_The task_:
Please check every line of the listing for "Series" and copy each line where it is found.

_Data_:
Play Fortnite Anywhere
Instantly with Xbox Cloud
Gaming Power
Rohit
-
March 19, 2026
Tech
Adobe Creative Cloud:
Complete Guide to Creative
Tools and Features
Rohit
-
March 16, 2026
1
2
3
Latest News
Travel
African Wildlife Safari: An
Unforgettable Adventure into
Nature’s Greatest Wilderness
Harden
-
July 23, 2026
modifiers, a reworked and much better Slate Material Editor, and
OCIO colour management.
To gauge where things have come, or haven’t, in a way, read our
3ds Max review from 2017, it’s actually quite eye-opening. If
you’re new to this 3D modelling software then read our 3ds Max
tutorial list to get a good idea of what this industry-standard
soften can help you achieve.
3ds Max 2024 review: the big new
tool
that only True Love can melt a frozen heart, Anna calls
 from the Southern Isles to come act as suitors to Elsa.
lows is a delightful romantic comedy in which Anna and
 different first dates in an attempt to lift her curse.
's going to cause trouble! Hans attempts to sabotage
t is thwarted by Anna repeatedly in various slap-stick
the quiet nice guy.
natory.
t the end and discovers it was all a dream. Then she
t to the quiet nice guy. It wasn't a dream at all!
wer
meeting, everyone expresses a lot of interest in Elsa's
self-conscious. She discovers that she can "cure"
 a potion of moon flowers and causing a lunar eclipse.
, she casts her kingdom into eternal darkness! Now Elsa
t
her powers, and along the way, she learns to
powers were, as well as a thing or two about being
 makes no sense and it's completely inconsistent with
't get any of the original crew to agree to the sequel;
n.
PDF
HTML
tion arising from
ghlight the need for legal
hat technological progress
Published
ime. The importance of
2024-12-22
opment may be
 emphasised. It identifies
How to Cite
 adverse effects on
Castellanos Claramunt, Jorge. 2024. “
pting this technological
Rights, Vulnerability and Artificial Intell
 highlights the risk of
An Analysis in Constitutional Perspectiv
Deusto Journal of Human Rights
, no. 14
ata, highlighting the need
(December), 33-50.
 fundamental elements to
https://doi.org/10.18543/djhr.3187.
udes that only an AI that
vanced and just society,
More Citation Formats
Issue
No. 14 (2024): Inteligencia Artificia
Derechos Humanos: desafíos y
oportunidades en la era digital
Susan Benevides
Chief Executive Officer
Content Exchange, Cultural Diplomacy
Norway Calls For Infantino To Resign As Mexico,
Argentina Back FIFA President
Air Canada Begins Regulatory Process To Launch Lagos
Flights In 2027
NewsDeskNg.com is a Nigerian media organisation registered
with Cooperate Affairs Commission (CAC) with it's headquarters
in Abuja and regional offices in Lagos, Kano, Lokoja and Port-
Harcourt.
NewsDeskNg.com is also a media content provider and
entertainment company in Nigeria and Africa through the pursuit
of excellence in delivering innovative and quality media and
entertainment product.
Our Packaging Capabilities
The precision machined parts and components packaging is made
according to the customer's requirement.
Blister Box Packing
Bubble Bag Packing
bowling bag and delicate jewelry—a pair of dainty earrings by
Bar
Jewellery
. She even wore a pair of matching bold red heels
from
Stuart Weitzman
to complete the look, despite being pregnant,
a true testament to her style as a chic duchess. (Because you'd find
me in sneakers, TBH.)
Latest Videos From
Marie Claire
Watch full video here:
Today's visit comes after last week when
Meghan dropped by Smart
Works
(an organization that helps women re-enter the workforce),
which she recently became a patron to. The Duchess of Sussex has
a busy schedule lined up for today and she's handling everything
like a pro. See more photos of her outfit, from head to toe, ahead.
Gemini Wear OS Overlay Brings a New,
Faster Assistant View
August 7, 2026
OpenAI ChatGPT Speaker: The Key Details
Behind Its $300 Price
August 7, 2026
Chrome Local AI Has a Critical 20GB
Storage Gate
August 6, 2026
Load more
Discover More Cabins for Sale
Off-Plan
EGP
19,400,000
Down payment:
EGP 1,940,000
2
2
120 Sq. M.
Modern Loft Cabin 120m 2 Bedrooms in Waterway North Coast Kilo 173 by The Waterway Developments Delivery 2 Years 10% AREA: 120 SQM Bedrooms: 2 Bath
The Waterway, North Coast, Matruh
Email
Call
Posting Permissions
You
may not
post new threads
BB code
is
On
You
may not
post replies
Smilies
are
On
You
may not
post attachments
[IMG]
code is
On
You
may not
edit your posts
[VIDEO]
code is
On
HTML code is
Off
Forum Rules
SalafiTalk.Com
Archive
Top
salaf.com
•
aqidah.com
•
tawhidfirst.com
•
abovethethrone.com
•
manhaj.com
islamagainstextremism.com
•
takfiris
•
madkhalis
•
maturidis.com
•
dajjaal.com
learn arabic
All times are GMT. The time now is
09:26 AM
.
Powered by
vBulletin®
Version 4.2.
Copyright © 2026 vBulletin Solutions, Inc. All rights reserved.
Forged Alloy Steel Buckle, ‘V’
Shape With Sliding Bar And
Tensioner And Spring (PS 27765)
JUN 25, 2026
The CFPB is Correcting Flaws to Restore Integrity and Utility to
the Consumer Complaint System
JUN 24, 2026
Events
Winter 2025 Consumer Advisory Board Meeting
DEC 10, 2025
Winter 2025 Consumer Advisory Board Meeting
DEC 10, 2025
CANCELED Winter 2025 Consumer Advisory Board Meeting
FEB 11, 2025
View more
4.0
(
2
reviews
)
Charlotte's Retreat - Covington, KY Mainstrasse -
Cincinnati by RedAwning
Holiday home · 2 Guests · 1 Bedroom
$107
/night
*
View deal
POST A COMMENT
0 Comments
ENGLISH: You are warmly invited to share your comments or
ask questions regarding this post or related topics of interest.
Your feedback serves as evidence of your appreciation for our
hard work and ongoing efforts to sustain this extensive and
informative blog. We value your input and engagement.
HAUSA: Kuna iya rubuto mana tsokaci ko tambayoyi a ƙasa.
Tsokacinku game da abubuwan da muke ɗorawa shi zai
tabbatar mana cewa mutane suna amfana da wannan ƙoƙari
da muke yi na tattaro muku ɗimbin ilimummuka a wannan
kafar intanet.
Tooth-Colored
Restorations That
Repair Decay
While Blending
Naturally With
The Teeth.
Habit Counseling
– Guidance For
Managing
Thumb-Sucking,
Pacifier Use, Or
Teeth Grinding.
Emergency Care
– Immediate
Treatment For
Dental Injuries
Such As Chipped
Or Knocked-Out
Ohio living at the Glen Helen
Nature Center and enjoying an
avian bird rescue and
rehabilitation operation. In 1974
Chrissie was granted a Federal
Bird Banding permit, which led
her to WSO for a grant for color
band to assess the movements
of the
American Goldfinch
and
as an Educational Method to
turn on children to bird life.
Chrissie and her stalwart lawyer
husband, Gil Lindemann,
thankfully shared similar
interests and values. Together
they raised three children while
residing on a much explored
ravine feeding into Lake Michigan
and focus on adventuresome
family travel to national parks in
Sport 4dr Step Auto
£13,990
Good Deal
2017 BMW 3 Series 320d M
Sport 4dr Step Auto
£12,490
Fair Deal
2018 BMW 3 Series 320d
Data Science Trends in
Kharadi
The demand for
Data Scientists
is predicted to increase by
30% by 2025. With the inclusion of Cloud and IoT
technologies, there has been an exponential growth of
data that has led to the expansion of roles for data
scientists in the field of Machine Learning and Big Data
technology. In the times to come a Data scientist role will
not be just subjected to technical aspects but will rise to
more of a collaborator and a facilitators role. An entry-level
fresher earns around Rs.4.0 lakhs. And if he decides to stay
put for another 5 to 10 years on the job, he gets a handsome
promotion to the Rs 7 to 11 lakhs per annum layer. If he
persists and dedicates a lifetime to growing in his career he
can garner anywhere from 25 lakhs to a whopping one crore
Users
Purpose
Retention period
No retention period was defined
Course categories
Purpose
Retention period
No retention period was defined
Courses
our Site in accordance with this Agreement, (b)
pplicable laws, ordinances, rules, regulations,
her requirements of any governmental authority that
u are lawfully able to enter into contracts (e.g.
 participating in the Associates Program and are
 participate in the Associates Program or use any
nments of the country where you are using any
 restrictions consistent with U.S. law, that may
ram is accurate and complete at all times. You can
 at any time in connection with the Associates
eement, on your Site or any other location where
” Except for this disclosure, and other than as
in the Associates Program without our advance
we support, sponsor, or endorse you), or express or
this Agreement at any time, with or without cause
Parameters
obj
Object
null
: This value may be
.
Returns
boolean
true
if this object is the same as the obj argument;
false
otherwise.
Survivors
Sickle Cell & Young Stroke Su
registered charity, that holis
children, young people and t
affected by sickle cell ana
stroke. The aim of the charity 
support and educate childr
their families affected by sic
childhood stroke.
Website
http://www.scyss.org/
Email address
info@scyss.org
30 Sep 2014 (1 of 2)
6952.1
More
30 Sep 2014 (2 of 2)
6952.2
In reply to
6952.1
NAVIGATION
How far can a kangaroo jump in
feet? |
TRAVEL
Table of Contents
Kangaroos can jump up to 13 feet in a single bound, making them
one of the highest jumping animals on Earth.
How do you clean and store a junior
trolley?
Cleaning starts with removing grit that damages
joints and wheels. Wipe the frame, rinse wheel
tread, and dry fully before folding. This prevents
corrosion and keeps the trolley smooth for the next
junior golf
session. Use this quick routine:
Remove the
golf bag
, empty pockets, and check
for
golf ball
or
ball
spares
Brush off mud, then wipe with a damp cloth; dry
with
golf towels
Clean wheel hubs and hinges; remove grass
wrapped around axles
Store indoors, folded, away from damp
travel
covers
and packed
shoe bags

_Answer section_:
2017 BMW 3 Series 320d M
2018 BMW 3 Series 320d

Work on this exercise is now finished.